It’s only been a little over a week since the first national virtual reality esports championship took place in New York, but the public’s response to the event has led Intel, Oculus, and ESL to double down on VR esports with the VR Challenger League.
The new, larger competitive gaming series will feature a number of VR esports around the world, with $200,000 in a general prize pool for players.
To kick off the series, the competition will focus on just two games, The Unspoken, the immersive game that lets you become a sorcerer, and Echo Arena, which doesn’t come out until July 20, but can best be described as Ender’s Game (as seen in the 2013 film) meets Tron (in terms of visual aesthetics).
The series of events will include online and offline competitions beginning July 12, ending with a final championship event at the annual Intel Extreme Masters gaming event in 2018.
And while existing hardcore VR gamers will welcome the news, without a confirmed hit VR title out there (neither Insomniac games, the maker of The Unspoken, nor Oculus will reveal user numbers), it might seem a bit early to begin building entire leagues around VR esports.
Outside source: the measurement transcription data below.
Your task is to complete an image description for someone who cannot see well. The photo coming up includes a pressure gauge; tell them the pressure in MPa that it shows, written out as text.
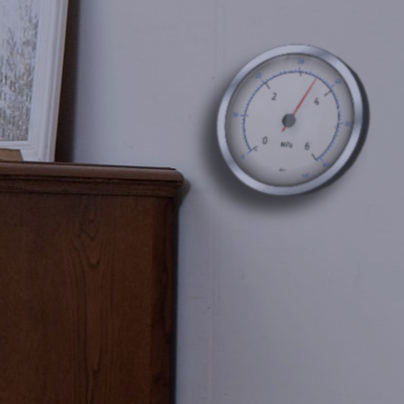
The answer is 3.5 MPa
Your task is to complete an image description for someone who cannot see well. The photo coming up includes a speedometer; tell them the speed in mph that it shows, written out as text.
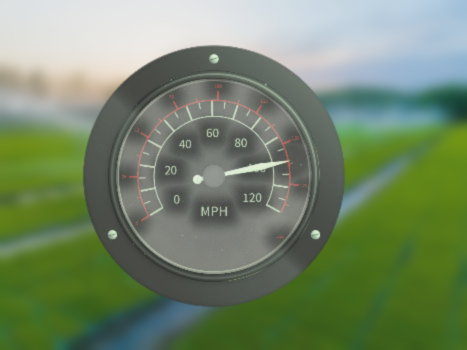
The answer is 100 mph
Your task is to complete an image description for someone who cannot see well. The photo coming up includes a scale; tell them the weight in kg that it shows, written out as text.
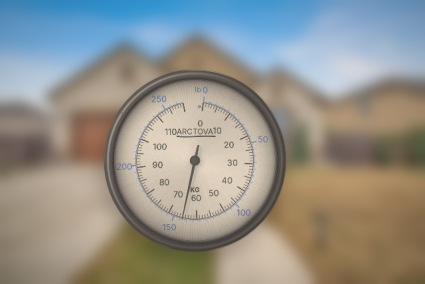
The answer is 65 kg
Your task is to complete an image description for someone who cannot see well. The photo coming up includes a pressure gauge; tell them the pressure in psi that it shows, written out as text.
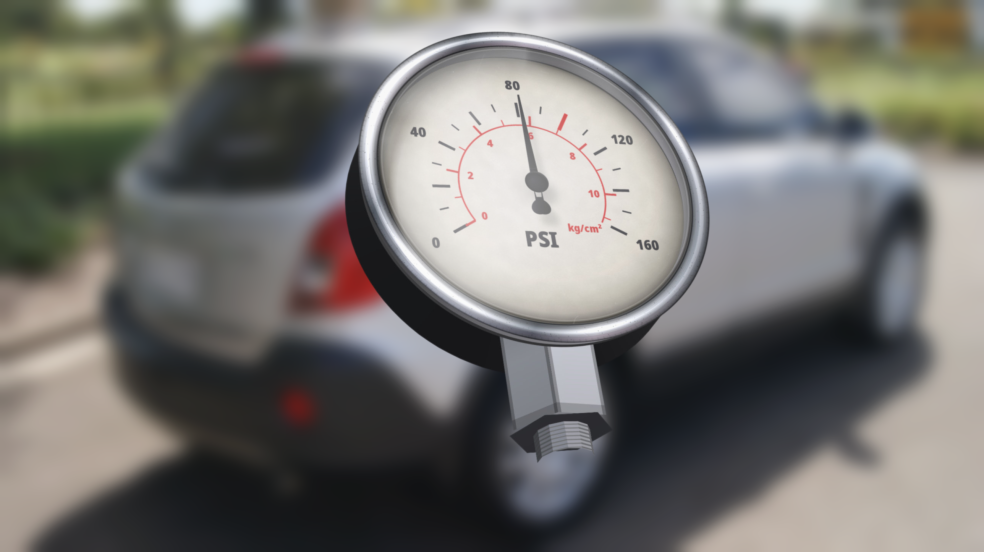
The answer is 80 psi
Yes, The Unspoken community is passionate and appears to be growing, and the response to the recent 80-store competition was encouraging for VR fans, but there seems to be a ways to go before we see legions of fans clogging up Twitch’s bandwidth to watch a VR tournament.
But that’s the ever-wary realist’s point of view.
New technology platforms (which VR still is, despite years of development) require optimism and experimentation from developers and hardware makers to grow and thrive, and that’s exactly what the VR Challenger League represents.
Now that the competitive series has been announced, it’s just a matter of letting esports history unfold to see if VR is really ready to compete with traditional console and PC gaming.